-- GIVEN INFORMATION follows --

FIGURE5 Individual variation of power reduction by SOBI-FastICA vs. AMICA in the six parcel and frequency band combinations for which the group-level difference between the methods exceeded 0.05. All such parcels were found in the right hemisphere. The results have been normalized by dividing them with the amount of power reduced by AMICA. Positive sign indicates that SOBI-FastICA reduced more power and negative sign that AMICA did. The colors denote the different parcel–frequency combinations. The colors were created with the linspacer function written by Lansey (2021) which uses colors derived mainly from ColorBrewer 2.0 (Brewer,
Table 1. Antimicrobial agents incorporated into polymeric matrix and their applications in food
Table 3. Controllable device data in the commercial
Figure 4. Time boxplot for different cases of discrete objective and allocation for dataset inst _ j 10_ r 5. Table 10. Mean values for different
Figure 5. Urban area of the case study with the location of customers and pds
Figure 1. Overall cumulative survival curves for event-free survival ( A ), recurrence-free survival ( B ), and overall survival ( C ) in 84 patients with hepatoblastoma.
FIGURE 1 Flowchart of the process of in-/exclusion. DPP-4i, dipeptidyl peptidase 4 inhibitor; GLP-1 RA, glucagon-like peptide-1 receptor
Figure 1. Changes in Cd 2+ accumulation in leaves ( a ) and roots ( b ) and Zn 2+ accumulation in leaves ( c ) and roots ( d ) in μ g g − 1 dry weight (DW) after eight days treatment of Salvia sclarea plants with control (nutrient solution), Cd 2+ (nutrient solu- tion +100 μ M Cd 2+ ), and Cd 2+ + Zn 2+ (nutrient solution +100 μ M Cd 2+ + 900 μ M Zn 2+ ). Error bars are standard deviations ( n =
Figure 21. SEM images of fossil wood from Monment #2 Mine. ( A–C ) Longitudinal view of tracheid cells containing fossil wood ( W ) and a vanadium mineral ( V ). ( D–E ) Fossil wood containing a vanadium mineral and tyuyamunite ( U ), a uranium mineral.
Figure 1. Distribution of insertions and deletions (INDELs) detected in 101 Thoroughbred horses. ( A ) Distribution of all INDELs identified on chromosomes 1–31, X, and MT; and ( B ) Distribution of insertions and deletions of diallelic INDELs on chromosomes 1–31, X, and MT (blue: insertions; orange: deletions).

-- GIVEN INFORMATION concluded --

- WHAT NEEDS TO BE DONE
As listed above, the lines from the line with "Figure 1. Overall" to the line with "Figure 21. SEM" are to be echoed exactly, with both ends included and nothing added.

- EXERCISE ANSWER
Figure 1. Overall cumulative survival curves for event-free survival ( A ), recurrence-free survival ( B ), and overall survival ( C ) in 84 patients with hepatoblastoma.
FIGURE 1 Flowchart of the process of in-/exclusion. DPP-4i, dipeptidyl peptidase 4 inhibitor; GLP-1 RA, glucagon-like peptide-1 receptor
Figure 1. Changes in Cd 2+ accumulation in leaves ( a ) and roots ( b ) and Zn 2+ accumulation in leaves ( c ) and roots ( d ) in μ g g − 1 dry weight (DW) after eight days treatment of Salvia sclarea plants with control (nutrient solution), Cd 2+ (nutrient solu- tion +100 μ M Cd 2+ ), and Cd 2+ + Zn 2+ (nutrient solution +100 μ M Cd 2+ + 900 μ M Zn 2+ ). Error bars are standard deviations ( n =
Figure 21. SEM images of fossil wood from Monment #2 Mine. ( A–C ) Longitudinal view of tracheid cells containing fossil wood ( W ) and a vanadium mineral ( V ). ( D–E ) Fossil wood containing a vanadium mineral and tyuyamunite ( U ), a uranium mineral.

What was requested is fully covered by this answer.